From $B \subset E \subset \overline{A}_{n} =\bigcup\limits_{i=1}^{\infty}A_{i,n}$ we get $\mu^*(B) \leq\mu^*(E) \leq\mu^*(\overline{A}_{n})\leq\sum\limits_{i=1}^{\infty} \mu \left (A_{i,n} \right ) \ $, thus $ \mu^*(E)=\mu^*(B)$.

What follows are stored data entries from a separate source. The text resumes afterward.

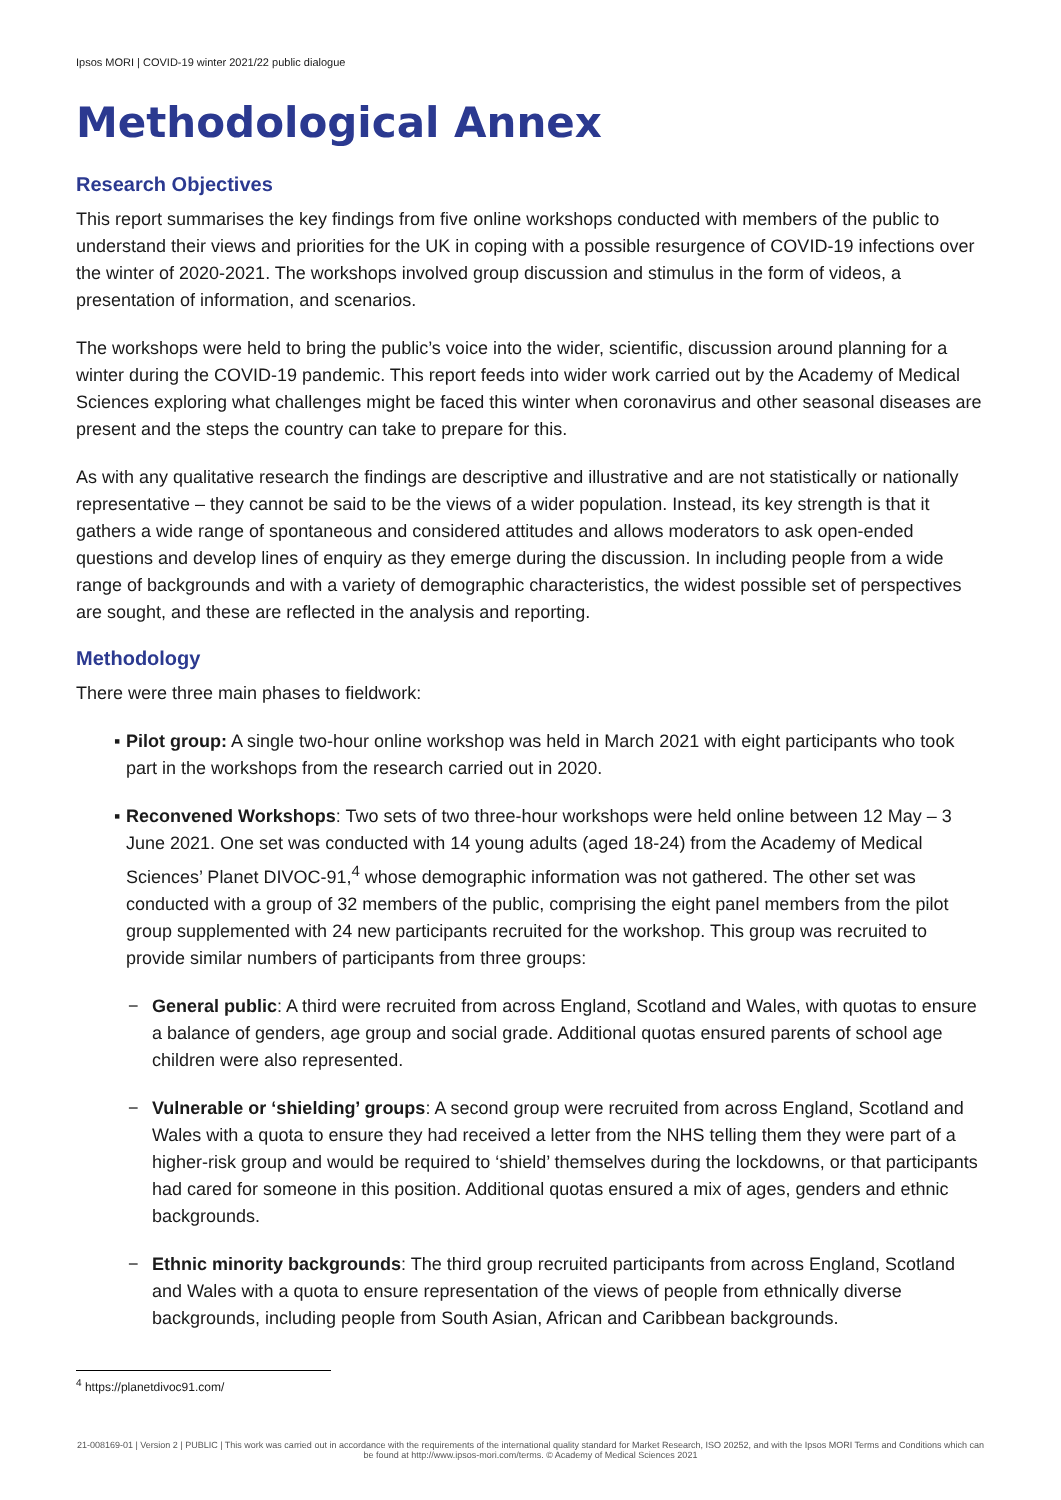Ipsos MORI | COVID-19 winter 2021/22 public dialogue
Methodological Annex
Research Objectives
This report summarises the key findings from five online workshops conducted with members of the public to understand their views and priorities for the UK in coping with a possible resurgence of COVID-19 infections over the winter of 2020-2021. The workshops involved group discussion and stimulus in the form of videos, a presentation of information, and scenarios.
The workshops were held to bring the public’s voice into the wider, scientific, discussion around planning for a winter during the COVID-19 pandemic. This report feeds into wider work carried out by the Academy of Medical Sciences exploring what challenges might be faced this winter when coronavirus and other seasonal diseases are present and the steps the country can take to prepare for this.
As with any qualitative research the findings are descriptive and illustrative and are not statistically or nationally representative – they cannot be said to be the views of a wider population. Instead, its key strength is that it gathers a wide range of spontaneous and considered attitudes and allows moderators to ask open-ended questions and develop lines of enquiry as they emerge during the discussion. In including people from a wide range of backgrounds and with a variety of demographic characteristics, the widest possible set of perspectives are sought, and these are reflected in the analysis and reporting.
Methodology
There were three main phases to fieldwork:
▪ Pilot group: A single two-hour online workshop was held in March 2021 with eight participants who took part in the workshops from the research carried out in 2020.
▪ Reconvened Workshops: Two sets of two three-hour workshops were held online between 12 May – 3 June 2021. One set was conducted with 14 young adults (aged 18-24) from the Academy of Medical Sciences’ Planet DIVOC-91,<sup>4</sup> whose demographic information was not gathered. The other set was conducted with a group of 32 members of the public, comprising the eight panel members from the pilot group supplemented with 24 new participants recruited for the workshop. This group was recruited to provide similar numbers of participants from three groups:
− General public: A third were recruited from across England, Scotland and Wales, with quotas to ensure a balance of genders, age group and social grade. Additional quotas ensured parents of school age children were also represented.
− Vulnerable or ‘shielding’ groups: A second group were recruited from across England, Scotland and Wales with a quota to ensure they had received a letter from the NHS telling them they were part of a higher-risk group and would be required to ‘shield’ themselves during the lockdowns, or that participants had cared for someone in this position. Additional quotas ensured a mix of ages, genders and ethnic backgrounds.
− Ethnic minority backgrounds: The third group recruited participants from across England, Scotland and Wales with a quota to ensure representation of the views of people from ethnically diverse backgrounds, including people from South Asian, African and Caribbean backgrounds.
<sup>4</sup> https://planetdivoc91.com/
21-008169-01 | Version 2 | PUBLIC | This work was carried out in accordance with the requirements of the international quality standard for Market Research, ISO 20252, and with the Ipsos MORI Terms and Conditions which can be found at http://www.ipsos-mori.com/terms. © Academy of Medical Sciences 2021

Now we return to the main problem where $\left.\mu^*\right|_\mathcal {S(\mathcal A)}$ is $\sigma$-finite (i.e there exists $\ (X_{n})_{n\geq1}\subset \mathcal {S(\mathcal A)} $ such that $X=\bigcup\limits_{n=1}^{\infty}X_{n}$ and $\mu^*(X_{n})<\infty$ ), in this case it suffices to prove that $ \{B\in \mathcal S^* |\mu^*(B)<\infty\}\subset \mathcal S (\mathcal A) \cup \mathcal N $ . Let $E \in \mathcal S (\mathcal A)$ such that $B\subset E$ and $\mu^*(E)=\mu^*(B)$, since $B\in \mathcal S^*$ then $ \ \mu^*(E)=\mu^*(E\cap B)+\mu^*(E\cap B^{c})=\mu^*(B)+\mu^*(E\cap B^{c}) $, since $ \ \mu^*(B)<\infty$ then $\mu^*(E\cap B^{c})=0$. Hence $E\cap B^{c} \in \mathcal N$, we have $B^c=E^c \cup(E \cap B^c)\in \mathcal S (\mathcal A) \cup \mathcal N$, then $B\in \mathcal S (\mathcal A) \cup \mathcal N. \square $

For a counter example let $X$ be an uncountable set, $\mathcal A=\{A\subset X |$ $ A $ is countable or $ A^c $ is countable $ \} $ and $\mu$ be the counting measure whiche is not $\sigma$-finite.

It's easy to see that $\mathcal A$ is $\sigma$-algebra (i.e $ \mathcal S (\mathcal A)=\mathcal A $), $ \ $ $\mathcal N=\{\emptyset \}$ and $\mathcal S^*=P(X) $. Hence $\mathcal S (\mathcal A) \cup \mathcal N\subsetneq S^*$.